• Work task 1:
Present the records from the line that contains "Nástěnné elektrické krby" through the line that contains "Volně stojící biokrby" as a Markdown table with the columns Row and Line, omitting any blank lines.

• Selected text:
Until now, all of the example controls in this book have been comprised of one or more constituent controls. But that does not mean that all your ActiveX controls must be based on existing controls. Using Visual Basic's graphics methods, you have the ability to create controls that have totally unique graphical appearances. It's possible that you may already be familiar with these graphics methods; you'll find that implementing them in the context of a UserControl is quite straightforward.
A control that does not use constituent controls is referred to as a user-drawn control. (This is something of a misnomer, since the control isn't technically drawn by the user, it's drawn by your code, but we'll let that slide for now.)
When your control project is user-drawn, there are a number of things to watch out for. This chapter will take a look at those considerations and summarize the Visual Basic graphic methods available to you when you're creating your user-drawn control.
You can use Visual Basic's graphics methods to draw the interface and appearance of your control.
The graphics methods discussed in this section apply to forms
and form-like objects, such as property pages, as well as your
UserControl object. You can also use these graphics methods with
the PictureBox control. In this chapter, I'll refer to
any component of the Visual Basic interface that can be drawn
on as a Painting object.
For experienced users of Visual Basic, much of this section will be review, but I'm including it here because I wanted all the important stuff to be in the same place, thereby satisfying my need for tidiness and organization. If you understand VB's graphics methods, you may wish to skim this section and skip to the middle of the chapter, where I'll relate it all back to control creation.
When you're using any of these graphics methods, you are drawing in a coordinate system. Everything you do in this coordinate system must be addressed to a point in the system. In Visual Basic, the coordinate system of any Painting object has its origin in the upper-left corner of the Painting object; coordinates increase as you go down and to the right. Horizontal dimensions are expressed along the X axis, while vertical dimensions are expressed along the Y axis. This is illustrated in Figure 9.1.

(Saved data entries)
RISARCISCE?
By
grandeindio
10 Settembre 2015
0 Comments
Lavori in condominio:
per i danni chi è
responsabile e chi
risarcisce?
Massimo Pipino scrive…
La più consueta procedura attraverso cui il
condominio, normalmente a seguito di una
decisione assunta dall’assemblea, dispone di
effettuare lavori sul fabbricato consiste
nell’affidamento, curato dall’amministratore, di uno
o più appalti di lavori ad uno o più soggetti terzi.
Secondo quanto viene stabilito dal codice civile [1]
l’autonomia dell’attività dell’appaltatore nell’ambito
---
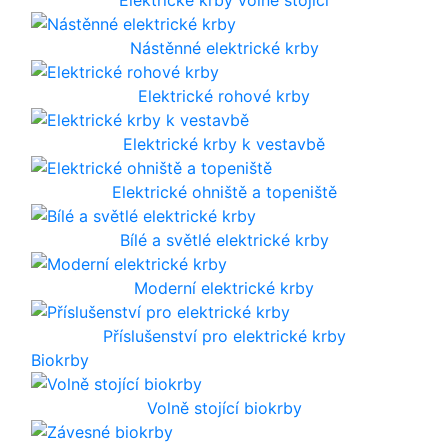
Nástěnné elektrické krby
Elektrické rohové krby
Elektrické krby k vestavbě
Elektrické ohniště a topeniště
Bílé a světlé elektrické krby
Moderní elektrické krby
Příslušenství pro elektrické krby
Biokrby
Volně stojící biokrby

• Work task 2:
According to the text on Visual Basic graphics methods, what is a control that does not use constituent controls called?

• Written solution 1:
| Row | Line |
|---|---|
| 1 | Nástěnné elektrické krby |
| 2 | Elektrické rohové krby |
| 3 | Elektrické krby k vestavbě |
| 4 | Elektrické ohniště a topeniště |
| 5 | Bílé a světlé elektrické krby |
| 6 | Moderní elektrické krby |
| 7 | Příslušenství pro elektrické krby |
| 8 | Biokrby |
| 9 | Volně stojící biokrby |

• Written solution 2:
A user-drawn control.